━━━ PROVIDED PASSAGE ━━━

I have to process in my script some accented characters like 'á', 'é' and so on.
These characters must also be saved to and loaded from a file. To make it
platform-independent, I force unicode encoding like in this example:
----------
# test.tcl
set enc unicode
# print file content
if {[file exists test]} {
set h [open test r]
puts [encoding convertfrom $enc [gets $h]]
close $h
}
# read new file content
puts -nonewline "> "
flush stdout
set h [open test w]
puts -nonewline $h [encoding convertto $enc [gets stdin]]
close $h
----------
When I run this with TclKit 8.4.13 on WinXP, I get the following output:
----------
C:\> tclkitsh-win32 test.tcl
> hello
C:\> tclkitsh-win32 test.tcl
hello
> áéíóú
C:\> tclkitsh-win32 test.tcl
´¥á´╝┐´¥í´¥ó´¥ú
>
C:\>
----------
Running the same script with pure Tcl, I get the following output:
----------
C:\> del test
C:\> tclsh test.tcl
> hello
C:\> tclsh test.tcl
hello
> áéíóú
C:\> tclsh test.tcl
áéíóú
>
C:\>
----------
Has anyone already encountered a similar issue and found a work-around?

━━━

» INSTRUCTIONS FOR THE TASK
Could you copy out the whole Tcl encoding post above, character for character, with nothing changed?

━━━ RECORD EXCERPTS ━━━

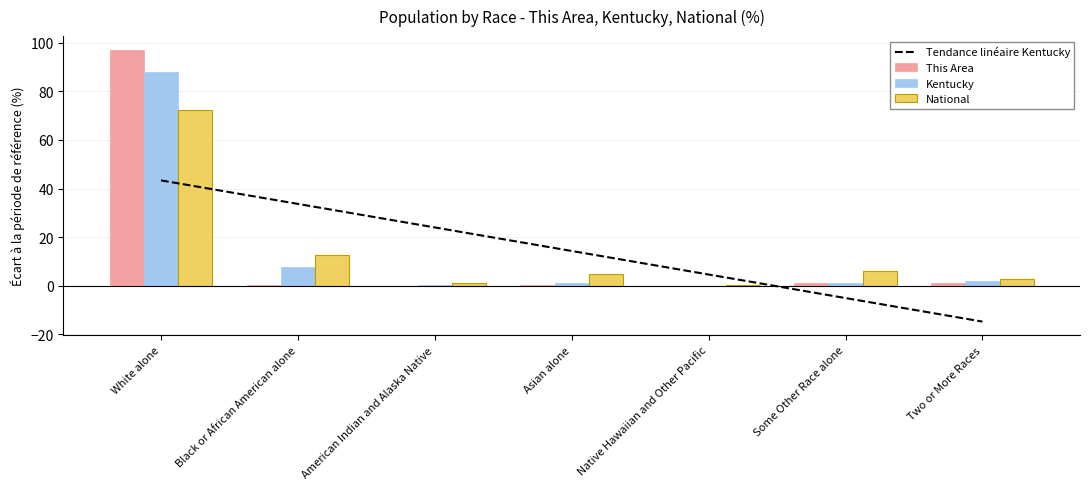

Reading left to right, extract all data points from this chart.

Tendance linéaire Kentucky: White alone=43.4	Black or African American alone=33.7	American Indian and Alaska Native=24.0	Asian alone=14.3	Native Hawaiian and Other Pacific=4.6	Some Other Race alone=-5.1	Two or More Races=-14.8
This Area: White alone=97.2	Black or African American alone=0.3	American Indian and Alaska Native=0.0	Asian alone=0.3	Native Hawaiian and Other Pacific=0.0	Some Other Race alone=1.0	Two or More Races=1.3
Kentucky: White alone=87.8	Black or African American alone=7.8	American Indian and Alaska Native=0.2	Asian alone=1.1	Native Hawaiian and Other Pacific=0.1	Some Other Race alone=1.3	Two or More Races=1.7
National: White alone=72.4	Black or African American alone=12.6	American Indian and Alaska Native=0.9	Asian alone=4.8	Native Hawaiian and Other Pacific=0.2	Some Other Race alone=6.2	Two or More Races=2.9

━━━

» EXERCISE RESPONSE
I have to process in my script some accented characters like 'á', 'é' and so on.
These characters must also be saved to and loaded from a file. To make it
platform-independent, I force unicode encoding like in this example:
----------
# test.tcl
set enc unicode
# print file content
if {[file exists test]} {
set h [open test r]
puts [encoding convertfrom $enc [gets $h]]
close $h
}
# read new file content
puts -nonewline "> "
flush stdout
set h [open test w]
puts -nonewline $h [encoding convertto $enc [gets stdin]]
close $h
----------
When I run this with TclKit 8.4.13 on WinXP, I get the following output:
----------
C:\> tclkitsh-win32 test.tcl
> hello
C:\> tclkitsh-win32 test.tcl
hello
> áéíóú
C:\> tclkitsh-win32 test.tcl
´¥á´╝┐´¥í´¥ó´¥ú
>
C:\>
----------
Running the same script with pure Tcl, I get the following output:
----------
C:\> del test
C:\> tclsh test.tcl
> hello
C:\> tclsh test.tcl
hello
> áéíóú
C:\> tclsh test.tcl
áéíóú
>
C:\>
----------
Has anyone already encountered a similar issue and found a work-around?